**Activity**
Swap "bar" for "column" everywhere in the records below and write them out again with nothing else changed. Leave the pictures out.

START Material supplied

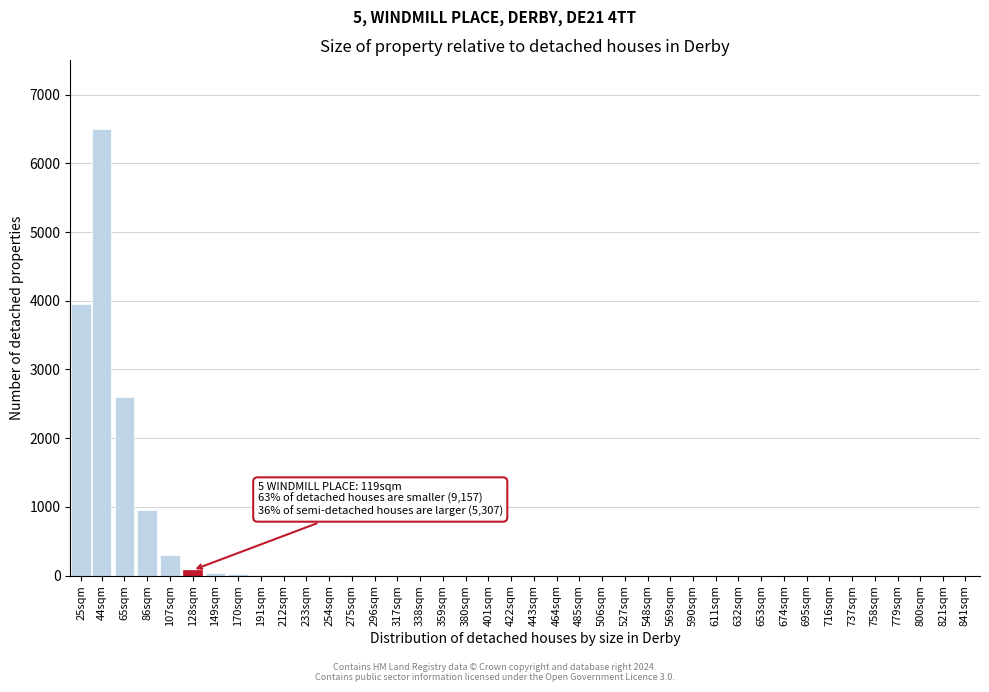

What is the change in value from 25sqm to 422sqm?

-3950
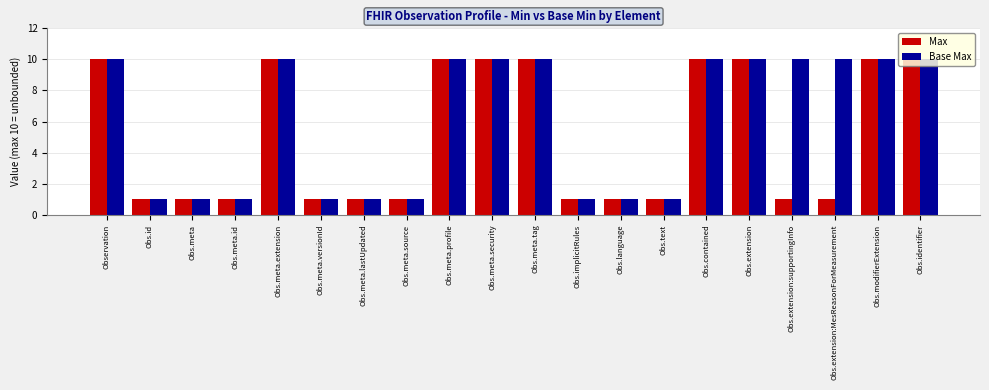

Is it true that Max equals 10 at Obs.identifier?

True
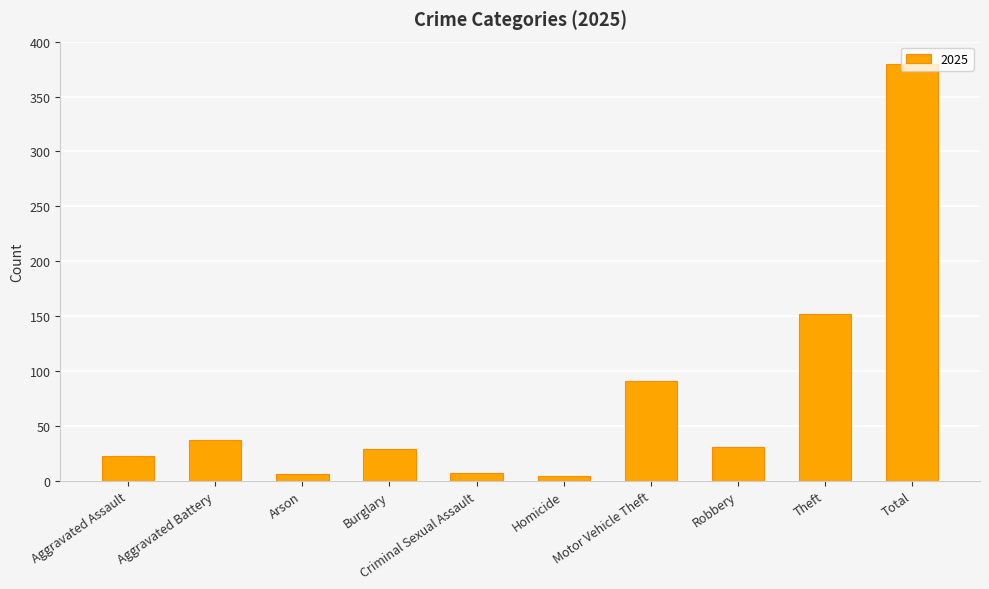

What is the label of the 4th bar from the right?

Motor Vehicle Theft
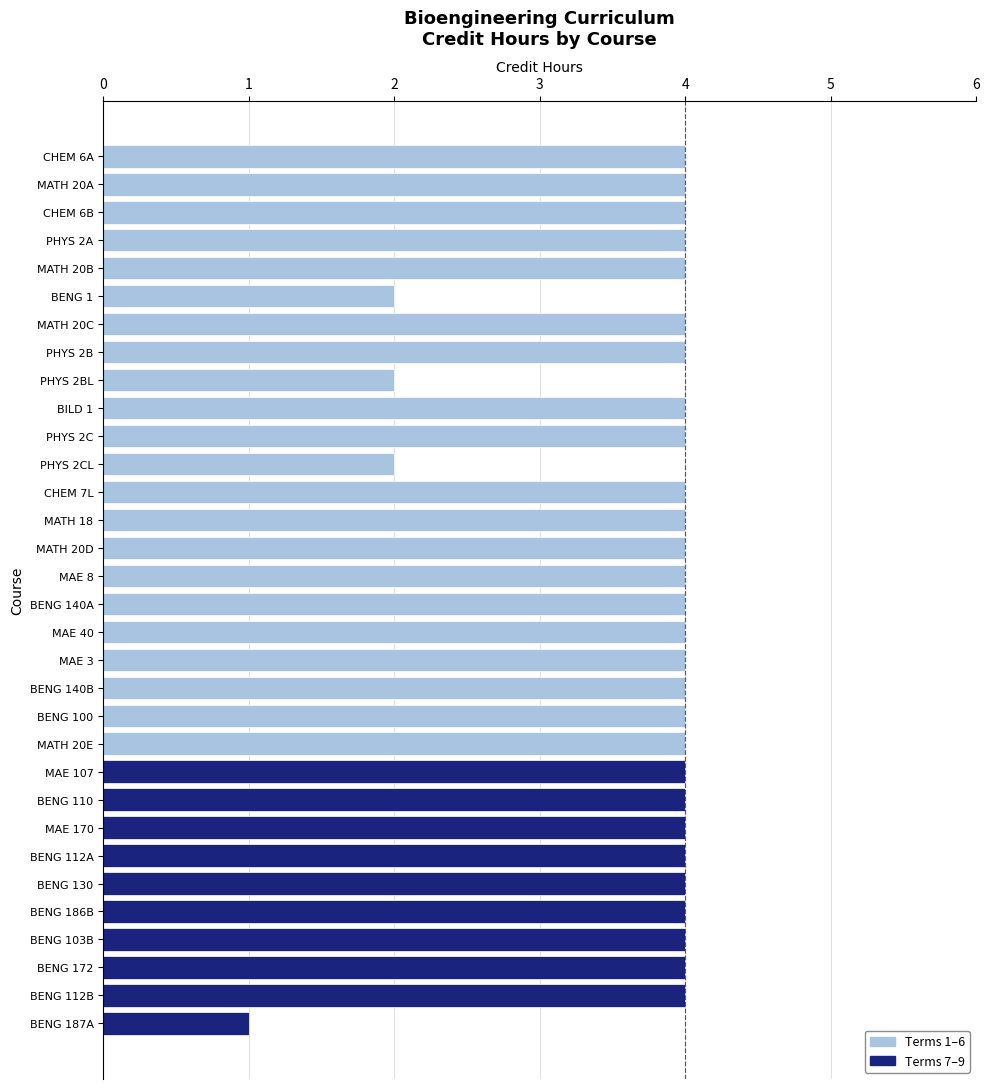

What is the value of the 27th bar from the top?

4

END Material supplied

**Answer box**
What is the change in value from 25sqm to 422sqm?

-3950

Is it true that Max equals 10 at Obs.identifier?

True

What is the label of the 4th column from the right?

Motor Vehicle Theft

What is the value of the 27th column from the top?

4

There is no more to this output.